Menurut tatanan hukum sosial masyarakat, hal ini sangat berpengaruh bagi kelangsungan kehidupan bermasyarakat. Jika tradisi reuhab tidak dilakukan maka akan menjadi sebuah kehinaan bagi sanak family yang ditinggalkan, karena mereka menganggap tradisi reuhab adalah perwujudan bentuk kasih sayang kepada orang yang telah meninggal. Selain diartikan sebagai kamar, reuhab juga diartikan sebagai barang yang ditinggalkan oleh orang yang meninggal terutama pakaian terakhir yang dikenakan sebelum meninggal. Barang tersebut akan disatukan dalam saatu kamar yang dikhususkan untuk arwah selama 40 hari.[4]
Dalam syariat Islam, tradisi ini memang sudah menyalahi Islam. Namun karena telah dilakukan secara turun temurun maka akan sulit untuk dihilangkan. Secara akal sehat, tradisi reuhab memiliki kejanggalan dari sisi pelaksanaannya. Akal sehat tidak bisa menerima apabila orang yang telah meninggal diadakan sebuah tradisi yang mengharuskan untuk mengumpulkan pakaian orang tersebut dan menaruh makanan tertentu dalam sebuah kamar khusus disertai anggapan bahwa selama 40 hari roh yang telah meninggal masih tetap berada dibumi. Dalam ajaran Islam, jika seseorang telah meninggal, maka roh dan jasadnya telah terpiahkan. Roh tersebut langsung kembali ke langit kepada Tuhan.


D.    Tatacara Reuhab
Tatacara tradisi ini dimulai dari menyiapkan sebuah kamar sacral, biasanya sanak family selalu membaca Al-Quran dan mendoakan orang yang baru meninggal. Kadangkala keluarga mengundang teungku untuk membaca Al-Quran selama 40 hari. Pembaca yang khusus diundang akan dibayar oleh keluarga.
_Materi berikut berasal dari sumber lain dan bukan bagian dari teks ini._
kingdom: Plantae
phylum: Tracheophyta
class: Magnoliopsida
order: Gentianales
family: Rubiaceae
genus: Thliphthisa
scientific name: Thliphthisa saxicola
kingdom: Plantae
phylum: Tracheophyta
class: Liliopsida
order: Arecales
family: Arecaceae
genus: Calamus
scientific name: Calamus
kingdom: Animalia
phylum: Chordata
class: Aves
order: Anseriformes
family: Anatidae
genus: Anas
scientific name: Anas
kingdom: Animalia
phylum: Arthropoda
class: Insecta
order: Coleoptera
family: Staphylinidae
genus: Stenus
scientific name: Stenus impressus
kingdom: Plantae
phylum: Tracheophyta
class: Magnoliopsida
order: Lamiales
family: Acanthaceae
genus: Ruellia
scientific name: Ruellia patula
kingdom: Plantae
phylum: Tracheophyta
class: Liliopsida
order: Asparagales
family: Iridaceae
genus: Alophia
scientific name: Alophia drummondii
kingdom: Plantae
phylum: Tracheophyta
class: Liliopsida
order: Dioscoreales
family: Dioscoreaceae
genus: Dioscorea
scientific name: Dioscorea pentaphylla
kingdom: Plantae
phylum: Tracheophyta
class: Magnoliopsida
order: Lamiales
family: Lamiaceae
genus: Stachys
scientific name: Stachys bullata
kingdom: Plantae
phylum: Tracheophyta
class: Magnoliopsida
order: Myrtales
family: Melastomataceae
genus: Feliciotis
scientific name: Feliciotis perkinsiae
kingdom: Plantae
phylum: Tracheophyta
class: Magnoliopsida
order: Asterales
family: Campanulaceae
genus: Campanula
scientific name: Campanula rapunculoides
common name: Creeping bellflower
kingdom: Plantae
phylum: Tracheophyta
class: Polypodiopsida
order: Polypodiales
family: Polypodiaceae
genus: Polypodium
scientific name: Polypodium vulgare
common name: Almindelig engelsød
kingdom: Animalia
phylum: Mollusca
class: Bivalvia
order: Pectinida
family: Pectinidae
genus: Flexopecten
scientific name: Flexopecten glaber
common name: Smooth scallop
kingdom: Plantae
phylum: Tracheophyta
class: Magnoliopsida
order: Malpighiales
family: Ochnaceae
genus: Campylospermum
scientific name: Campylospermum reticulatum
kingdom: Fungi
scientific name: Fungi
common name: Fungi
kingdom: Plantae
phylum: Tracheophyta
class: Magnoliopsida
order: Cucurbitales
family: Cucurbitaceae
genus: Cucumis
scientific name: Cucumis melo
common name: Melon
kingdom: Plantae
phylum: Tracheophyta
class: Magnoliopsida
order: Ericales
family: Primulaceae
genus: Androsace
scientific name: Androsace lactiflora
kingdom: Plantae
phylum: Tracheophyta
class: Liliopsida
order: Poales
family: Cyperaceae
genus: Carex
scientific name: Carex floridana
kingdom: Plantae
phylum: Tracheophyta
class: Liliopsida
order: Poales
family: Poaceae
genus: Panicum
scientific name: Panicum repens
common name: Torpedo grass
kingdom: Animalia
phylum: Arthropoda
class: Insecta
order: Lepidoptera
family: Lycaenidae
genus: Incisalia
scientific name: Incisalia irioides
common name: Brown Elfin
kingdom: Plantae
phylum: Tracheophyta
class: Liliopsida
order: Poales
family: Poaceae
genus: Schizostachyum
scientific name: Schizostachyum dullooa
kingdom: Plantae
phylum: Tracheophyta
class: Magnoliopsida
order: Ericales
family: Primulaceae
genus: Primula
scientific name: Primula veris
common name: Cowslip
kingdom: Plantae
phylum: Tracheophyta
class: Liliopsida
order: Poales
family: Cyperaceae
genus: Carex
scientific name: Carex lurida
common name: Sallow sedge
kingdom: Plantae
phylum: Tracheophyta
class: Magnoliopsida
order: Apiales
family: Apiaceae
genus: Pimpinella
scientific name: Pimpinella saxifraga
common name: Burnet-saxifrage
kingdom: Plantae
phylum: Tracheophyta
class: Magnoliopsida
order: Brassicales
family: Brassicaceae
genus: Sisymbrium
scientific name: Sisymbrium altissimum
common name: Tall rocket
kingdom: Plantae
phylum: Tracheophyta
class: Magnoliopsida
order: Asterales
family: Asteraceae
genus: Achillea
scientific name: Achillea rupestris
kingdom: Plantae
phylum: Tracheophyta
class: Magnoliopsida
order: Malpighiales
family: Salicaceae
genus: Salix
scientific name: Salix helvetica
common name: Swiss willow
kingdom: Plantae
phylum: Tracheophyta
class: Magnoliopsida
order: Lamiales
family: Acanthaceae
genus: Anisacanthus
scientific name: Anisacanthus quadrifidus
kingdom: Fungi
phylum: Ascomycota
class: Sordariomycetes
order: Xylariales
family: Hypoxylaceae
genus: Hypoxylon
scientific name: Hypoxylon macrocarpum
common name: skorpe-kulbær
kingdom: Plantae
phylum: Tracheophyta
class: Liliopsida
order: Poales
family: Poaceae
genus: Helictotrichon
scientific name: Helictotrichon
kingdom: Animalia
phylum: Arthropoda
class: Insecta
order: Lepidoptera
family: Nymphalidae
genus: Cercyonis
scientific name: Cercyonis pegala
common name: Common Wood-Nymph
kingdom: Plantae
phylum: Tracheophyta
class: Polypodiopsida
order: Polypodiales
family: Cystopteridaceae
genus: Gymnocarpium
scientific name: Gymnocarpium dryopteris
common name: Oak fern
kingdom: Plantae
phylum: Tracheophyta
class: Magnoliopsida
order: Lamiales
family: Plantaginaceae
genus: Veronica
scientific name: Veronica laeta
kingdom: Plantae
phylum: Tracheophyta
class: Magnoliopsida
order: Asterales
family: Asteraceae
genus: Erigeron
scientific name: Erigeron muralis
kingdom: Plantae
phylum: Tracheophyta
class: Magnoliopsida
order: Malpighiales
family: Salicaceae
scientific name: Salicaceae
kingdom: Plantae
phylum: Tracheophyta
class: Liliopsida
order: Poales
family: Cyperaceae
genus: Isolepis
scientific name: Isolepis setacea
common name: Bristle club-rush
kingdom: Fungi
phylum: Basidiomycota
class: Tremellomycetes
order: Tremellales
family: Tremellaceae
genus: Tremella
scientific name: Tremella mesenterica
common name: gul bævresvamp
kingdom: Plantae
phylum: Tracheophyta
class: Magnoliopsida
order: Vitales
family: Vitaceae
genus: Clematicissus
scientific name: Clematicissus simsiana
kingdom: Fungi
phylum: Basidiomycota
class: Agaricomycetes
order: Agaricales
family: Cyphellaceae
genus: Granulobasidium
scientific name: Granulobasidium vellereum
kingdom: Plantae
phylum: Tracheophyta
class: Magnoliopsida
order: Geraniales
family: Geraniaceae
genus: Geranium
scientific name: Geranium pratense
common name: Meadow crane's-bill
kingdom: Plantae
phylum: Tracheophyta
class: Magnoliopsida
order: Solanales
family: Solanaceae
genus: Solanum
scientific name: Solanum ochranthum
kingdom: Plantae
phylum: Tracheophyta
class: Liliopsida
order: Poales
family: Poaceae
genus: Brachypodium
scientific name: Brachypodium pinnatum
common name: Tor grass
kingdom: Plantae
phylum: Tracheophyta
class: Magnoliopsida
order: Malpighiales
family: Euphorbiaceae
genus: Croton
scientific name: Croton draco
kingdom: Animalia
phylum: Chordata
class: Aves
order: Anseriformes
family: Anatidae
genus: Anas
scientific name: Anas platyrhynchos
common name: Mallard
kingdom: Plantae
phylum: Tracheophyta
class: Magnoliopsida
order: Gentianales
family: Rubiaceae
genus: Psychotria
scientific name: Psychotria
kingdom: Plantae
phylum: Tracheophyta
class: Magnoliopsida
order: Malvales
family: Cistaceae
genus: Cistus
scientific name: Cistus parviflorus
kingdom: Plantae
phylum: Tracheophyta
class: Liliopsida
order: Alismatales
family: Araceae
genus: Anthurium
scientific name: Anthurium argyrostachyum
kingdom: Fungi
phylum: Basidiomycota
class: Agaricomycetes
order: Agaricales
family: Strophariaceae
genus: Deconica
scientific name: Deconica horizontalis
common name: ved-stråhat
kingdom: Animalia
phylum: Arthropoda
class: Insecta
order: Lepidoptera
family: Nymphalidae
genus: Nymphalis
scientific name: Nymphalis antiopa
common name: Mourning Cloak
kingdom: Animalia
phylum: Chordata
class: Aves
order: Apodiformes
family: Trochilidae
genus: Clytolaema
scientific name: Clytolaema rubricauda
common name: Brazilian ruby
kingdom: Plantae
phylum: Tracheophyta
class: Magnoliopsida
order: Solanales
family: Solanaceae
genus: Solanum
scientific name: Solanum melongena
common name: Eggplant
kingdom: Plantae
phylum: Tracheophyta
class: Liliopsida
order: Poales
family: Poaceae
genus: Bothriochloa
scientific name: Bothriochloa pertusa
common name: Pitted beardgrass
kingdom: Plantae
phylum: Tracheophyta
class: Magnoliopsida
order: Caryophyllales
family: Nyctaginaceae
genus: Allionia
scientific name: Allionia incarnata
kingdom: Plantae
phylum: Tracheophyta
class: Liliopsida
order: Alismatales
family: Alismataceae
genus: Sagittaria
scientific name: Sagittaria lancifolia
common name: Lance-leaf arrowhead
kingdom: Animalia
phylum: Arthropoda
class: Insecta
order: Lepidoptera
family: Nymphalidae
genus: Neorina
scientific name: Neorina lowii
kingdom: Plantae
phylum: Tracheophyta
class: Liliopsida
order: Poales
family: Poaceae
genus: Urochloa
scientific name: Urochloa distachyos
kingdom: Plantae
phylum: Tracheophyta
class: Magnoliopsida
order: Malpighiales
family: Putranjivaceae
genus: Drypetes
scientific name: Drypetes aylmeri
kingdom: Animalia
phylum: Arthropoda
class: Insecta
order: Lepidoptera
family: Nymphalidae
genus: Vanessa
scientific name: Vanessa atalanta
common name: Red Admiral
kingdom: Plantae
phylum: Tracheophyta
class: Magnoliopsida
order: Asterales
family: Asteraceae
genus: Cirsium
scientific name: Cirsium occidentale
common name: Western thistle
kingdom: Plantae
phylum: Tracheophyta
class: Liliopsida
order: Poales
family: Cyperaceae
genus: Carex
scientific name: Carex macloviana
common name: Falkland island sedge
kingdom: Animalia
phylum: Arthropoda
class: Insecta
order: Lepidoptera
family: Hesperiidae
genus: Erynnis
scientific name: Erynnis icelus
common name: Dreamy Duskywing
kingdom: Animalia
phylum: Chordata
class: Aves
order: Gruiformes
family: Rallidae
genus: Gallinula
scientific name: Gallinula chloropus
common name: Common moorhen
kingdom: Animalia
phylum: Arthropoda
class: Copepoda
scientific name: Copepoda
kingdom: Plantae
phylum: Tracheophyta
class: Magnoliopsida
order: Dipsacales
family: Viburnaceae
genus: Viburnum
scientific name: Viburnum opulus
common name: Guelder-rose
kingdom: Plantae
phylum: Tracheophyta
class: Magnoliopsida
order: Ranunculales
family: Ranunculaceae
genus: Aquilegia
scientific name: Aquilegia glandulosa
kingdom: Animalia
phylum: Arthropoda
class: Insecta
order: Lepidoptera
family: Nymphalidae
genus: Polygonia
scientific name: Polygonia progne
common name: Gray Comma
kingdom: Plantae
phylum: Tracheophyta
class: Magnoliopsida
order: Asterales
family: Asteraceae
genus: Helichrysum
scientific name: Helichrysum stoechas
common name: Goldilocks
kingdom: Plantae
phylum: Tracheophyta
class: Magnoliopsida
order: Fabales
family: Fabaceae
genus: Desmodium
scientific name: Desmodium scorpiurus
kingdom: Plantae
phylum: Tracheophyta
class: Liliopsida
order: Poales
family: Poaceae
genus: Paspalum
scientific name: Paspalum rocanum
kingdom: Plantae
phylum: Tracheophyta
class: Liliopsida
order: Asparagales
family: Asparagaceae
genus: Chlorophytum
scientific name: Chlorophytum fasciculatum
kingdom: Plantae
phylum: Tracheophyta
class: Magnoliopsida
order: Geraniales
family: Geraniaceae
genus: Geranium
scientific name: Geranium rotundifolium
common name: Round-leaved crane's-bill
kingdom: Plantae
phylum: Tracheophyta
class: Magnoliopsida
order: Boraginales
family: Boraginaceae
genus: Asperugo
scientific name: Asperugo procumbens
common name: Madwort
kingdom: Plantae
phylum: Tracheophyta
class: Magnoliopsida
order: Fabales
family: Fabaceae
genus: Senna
Benda-benda yang menjadi bagian dari tradisi reuhab yang utama adalah baju terakhir yang dikenakan oleh jenazah, kain, dan tikar yang sebelumnya digunakan untuk membawa jenazah ke kuburan. Selain itu untuk melengkapi kamar reuhab, disediakan dua buah bantal guling, satu bantal kepala, mukena, kain, seprai, Al-Quran dan emas. Pada dinding dan langit kamar dipasang tirai tradisional sebagai hiasan dinding kamar. Selain itu, adat penting lainnya adalah meletakkan tilam gulong di kamar reuhab. Tilam gulong biasanya dibawa oleh menantu perempuan jika yang meninggal adalah mertua, kakek dan sekarang ini untuk saudara laki-laki juga harus membawa tilam gulong. Akan tetapi pada dasarnya hal ini merupakan kewajiban yang dilakukan oleh perempuan.
Setelah membawa tilam gulong, pada hari kanduri kelima dan keenam pihak perempuan wajib membawa kue tradisional yaitu kue karah. Ukuran kue ini disesuaikan dengan bentuk tilam gulong yang dibawa. Jika tilam gulong berukuran sedang, maka jumlah kue karah 15 kue karah berukuran sedang. Jika tilam besar, maka jumlah kue karah 25 atau 30 kue.
Kamar reuhab yang disediakan tidak boleh meubayang (berbayang). Sejak sore hari, kamar reuhab dibakar keumenyan dengan tujuan mengharumkan ruangan. Selain itu, menjelang senja dikamar ini juga harus dinyalakan lampu dengan anggapan ketika roh pulang maka kamar dalam keadaan terang. [5]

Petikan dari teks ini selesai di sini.